The Trump administration's big idea? Space Force. It sounds like something from a 1950s comic book, but it was essentially a catchy way of making sure enough attention and resources would be devoted to scanning Earth’s orbit for threats and fortifying national assets against interference. As space activity grew, that organization would grow as well—and the Air Force could concentrate on things on the ground.
Not everyone thinks it is such a good idea. A major argument against Space Force is that it doesn’t do anything the Air Force didn’t already handle. It reorganizes those operations under one roof, but it also adds new layers of hierarchy and bureaucracy. As the Brookings Institution’s Michael O'Hanlon has argued, the creation of a small US Space Command to oversee space operations across the military made sense; a bloated Space Force does not.
Both Democrats and Republicans had pondered creating such an organization for quite some time, says Vedda. He thinks Trump’s real impact was to accelerate the timeline by a decade and make the venture permanent. There isn’t really a path to disband the Space Force, even if a new administration wanted to (and the Biden campaign has made no suggestion it would try). More frequent antisatellite testing by Russia has made it clear that conflicts in space can and are likely to spring up in the future. Space Force might sound silly—but it’s probably here to stay.
4. Earth science
It’s hardly been a secret Trump has spent his entire term trying to gut NASA’s work in studying climate change. The administration tried to ax NASA’s Carbon Monitoring System and the Orbiting Carbon Observatory 3 mission. It still wants to cancel the ocean-observing PACE mission and the climate-studying CLARREO mission. NOAA has suffered decreases in funding for its environmental satellite programs.
Trump hasn’t eliminated the Earth science observation that’s done from space, but he’s blunted its impact by limiting how the data can be used.
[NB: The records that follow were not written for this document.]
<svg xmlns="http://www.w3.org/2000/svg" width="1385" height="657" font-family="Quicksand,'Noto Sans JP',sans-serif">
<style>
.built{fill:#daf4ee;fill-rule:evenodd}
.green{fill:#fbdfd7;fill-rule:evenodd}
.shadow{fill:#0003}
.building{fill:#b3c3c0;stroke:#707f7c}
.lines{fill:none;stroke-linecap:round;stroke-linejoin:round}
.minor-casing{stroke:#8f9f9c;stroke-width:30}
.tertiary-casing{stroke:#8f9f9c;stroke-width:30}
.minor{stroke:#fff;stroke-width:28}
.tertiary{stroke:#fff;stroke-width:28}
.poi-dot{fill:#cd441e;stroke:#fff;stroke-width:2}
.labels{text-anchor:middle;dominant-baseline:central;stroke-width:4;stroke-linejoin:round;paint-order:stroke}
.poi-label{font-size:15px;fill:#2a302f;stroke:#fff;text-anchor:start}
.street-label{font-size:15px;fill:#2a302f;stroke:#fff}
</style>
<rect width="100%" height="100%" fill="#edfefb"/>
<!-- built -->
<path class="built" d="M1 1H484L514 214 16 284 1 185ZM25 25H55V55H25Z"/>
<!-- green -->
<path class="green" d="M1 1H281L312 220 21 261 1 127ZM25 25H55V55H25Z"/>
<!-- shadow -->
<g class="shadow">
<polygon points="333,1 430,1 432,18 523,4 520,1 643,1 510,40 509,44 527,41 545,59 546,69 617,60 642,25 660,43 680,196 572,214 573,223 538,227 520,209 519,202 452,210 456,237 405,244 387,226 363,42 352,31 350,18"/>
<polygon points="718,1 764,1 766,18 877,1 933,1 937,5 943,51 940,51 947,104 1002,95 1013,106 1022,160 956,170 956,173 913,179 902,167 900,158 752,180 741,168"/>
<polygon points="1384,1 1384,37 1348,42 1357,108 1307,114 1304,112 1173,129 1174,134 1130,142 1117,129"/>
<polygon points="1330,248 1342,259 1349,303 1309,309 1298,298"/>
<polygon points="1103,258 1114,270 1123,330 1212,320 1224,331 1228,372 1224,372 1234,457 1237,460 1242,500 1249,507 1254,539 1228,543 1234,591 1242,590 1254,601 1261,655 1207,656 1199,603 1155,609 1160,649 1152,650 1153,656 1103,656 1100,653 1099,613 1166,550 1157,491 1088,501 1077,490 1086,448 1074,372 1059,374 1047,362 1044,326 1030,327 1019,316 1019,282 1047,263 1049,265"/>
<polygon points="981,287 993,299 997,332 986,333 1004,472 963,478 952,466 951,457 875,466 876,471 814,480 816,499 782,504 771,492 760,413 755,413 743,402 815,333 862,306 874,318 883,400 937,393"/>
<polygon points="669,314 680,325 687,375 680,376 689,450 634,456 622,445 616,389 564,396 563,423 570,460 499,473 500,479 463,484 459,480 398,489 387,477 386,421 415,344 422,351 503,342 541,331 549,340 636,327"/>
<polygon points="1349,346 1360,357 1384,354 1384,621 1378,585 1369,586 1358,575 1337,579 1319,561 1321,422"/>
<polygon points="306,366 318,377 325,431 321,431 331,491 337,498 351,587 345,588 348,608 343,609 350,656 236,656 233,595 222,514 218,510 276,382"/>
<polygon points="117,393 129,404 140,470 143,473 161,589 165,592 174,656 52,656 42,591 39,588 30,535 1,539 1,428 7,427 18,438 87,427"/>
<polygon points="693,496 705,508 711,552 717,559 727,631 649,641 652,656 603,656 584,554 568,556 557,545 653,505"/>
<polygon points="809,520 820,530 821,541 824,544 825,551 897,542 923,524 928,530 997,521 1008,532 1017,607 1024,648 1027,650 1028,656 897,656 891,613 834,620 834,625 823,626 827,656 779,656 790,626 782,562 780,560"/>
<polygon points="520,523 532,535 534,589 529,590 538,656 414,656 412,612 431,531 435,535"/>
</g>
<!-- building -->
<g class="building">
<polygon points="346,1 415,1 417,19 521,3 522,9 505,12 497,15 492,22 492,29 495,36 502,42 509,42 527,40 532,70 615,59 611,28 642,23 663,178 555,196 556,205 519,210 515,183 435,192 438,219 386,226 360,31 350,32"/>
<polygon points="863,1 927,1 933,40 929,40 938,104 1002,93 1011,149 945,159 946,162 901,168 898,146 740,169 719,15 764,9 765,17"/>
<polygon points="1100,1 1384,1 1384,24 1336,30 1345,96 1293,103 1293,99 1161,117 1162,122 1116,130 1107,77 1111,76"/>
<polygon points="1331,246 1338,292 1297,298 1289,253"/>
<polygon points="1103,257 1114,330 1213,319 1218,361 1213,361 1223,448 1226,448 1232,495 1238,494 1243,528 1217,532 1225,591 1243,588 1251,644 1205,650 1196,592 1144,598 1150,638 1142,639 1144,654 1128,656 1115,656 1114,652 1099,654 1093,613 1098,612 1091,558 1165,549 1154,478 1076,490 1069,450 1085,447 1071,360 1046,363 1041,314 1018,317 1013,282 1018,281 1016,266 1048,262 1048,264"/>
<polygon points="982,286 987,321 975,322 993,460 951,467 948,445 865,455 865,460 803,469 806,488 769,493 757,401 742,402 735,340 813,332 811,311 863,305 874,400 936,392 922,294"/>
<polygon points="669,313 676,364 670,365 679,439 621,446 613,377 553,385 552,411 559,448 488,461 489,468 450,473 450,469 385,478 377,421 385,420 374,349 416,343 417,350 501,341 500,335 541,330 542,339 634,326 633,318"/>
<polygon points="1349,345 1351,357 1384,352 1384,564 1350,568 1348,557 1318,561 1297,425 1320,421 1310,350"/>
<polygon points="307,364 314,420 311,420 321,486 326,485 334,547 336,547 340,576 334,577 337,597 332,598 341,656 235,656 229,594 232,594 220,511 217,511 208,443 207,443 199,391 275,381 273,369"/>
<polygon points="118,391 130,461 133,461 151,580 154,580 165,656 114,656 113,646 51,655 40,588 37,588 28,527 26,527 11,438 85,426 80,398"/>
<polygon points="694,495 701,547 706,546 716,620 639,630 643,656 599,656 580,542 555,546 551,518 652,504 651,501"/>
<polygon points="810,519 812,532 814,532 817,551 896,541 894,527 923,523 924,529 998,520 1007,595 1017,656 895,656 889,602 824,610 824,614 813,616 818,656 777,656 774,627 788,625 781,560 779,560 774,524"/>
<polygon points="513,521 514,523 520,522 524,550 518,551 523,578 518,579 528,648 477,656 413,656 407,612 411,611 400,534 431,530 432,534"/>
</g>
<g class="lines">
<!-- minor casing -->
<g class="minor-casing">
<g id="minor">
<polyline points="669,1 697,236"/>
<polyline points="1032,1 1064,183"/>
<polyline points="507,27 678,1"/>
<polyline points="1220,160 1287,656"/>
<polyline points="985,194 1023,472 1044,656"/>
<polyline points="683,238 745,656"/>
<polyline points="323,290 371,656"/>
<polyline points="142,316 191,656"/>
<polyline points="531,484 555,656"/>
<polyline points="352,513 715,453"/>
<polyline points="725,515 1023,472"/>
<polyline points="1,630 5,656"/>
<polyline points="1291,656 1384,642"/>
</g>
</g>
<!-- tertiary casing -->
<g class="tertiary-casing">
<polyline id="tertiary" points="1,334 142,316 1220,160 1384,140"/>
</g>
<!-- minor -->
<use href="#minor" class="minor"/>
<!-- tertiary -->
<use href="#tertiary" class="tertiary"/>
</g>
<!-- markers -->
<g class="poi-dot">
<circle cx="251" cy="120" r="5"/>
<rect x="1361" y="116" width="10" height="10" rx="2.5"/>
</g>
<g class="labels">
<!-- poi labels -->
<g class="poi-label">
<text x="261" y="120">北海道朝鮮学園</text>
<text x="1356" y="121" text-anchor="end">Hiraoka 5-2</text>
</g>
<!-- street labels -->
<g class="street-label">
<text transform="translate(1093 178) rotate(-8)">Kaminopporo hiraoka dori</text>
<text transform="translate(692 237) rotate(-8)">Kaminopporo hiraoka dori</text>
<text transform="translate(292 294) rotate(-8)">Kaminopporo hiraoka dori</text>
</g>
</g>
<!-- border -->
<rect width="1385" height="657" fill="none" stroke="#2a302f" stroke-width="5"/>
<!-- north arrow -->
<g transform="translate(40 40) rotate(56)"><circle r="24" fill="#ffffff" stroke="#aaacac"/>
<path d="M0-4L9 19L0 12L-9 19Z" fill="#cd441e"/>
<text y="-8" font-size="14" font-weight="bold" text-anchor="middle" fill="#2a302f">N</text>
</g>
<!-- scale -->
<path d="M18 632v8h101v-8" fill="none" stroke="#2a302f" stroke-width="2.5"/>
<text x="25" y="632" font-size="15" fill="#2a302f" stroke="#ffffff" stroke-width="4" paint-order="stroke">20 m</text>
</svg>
At a time when climate change is getting worse and we should be augmenting these programs, the administration has chosen instead to leave the Paris accords and deregulate greenhouse-gas emissions.
5. National Space Council
Lastly, an achievement for Trump that has rather slipped under the radar: the resurrection of the National Space Council, a body (defunct since 1993) that brings together officials from many different parts of the government (such as national security, energy, commerce, and transportation) to discuss the US space program. Space encompasses a lot of different areas, but Vedda argues that people tend to specialize in only one, which makes it harder for them to think about considerations outside their own field. “Issues can very easily fall through the cracks,” he says. “The National Space Council makes sure none of these things fall through the cracks.”
The Trump administration’s decision to resurrect the council was unusual, helped by the fact that Vice President Mike Pence (who chairs the council) took a big interest in space. It has been a surprising force in shaping the direction of US space policy, bringing together discussions on everything from how the military and NASA could collaborate to satellite regulation and communications standards to future technology and energy experiments. It’s unclear whether Biden would keep the council going. Space officials from around the country recently came together to “war game” a hypothetical council operating under Biden, but if his running mate, Kamala Harris, shows no interest, it could very well be on its way out once again.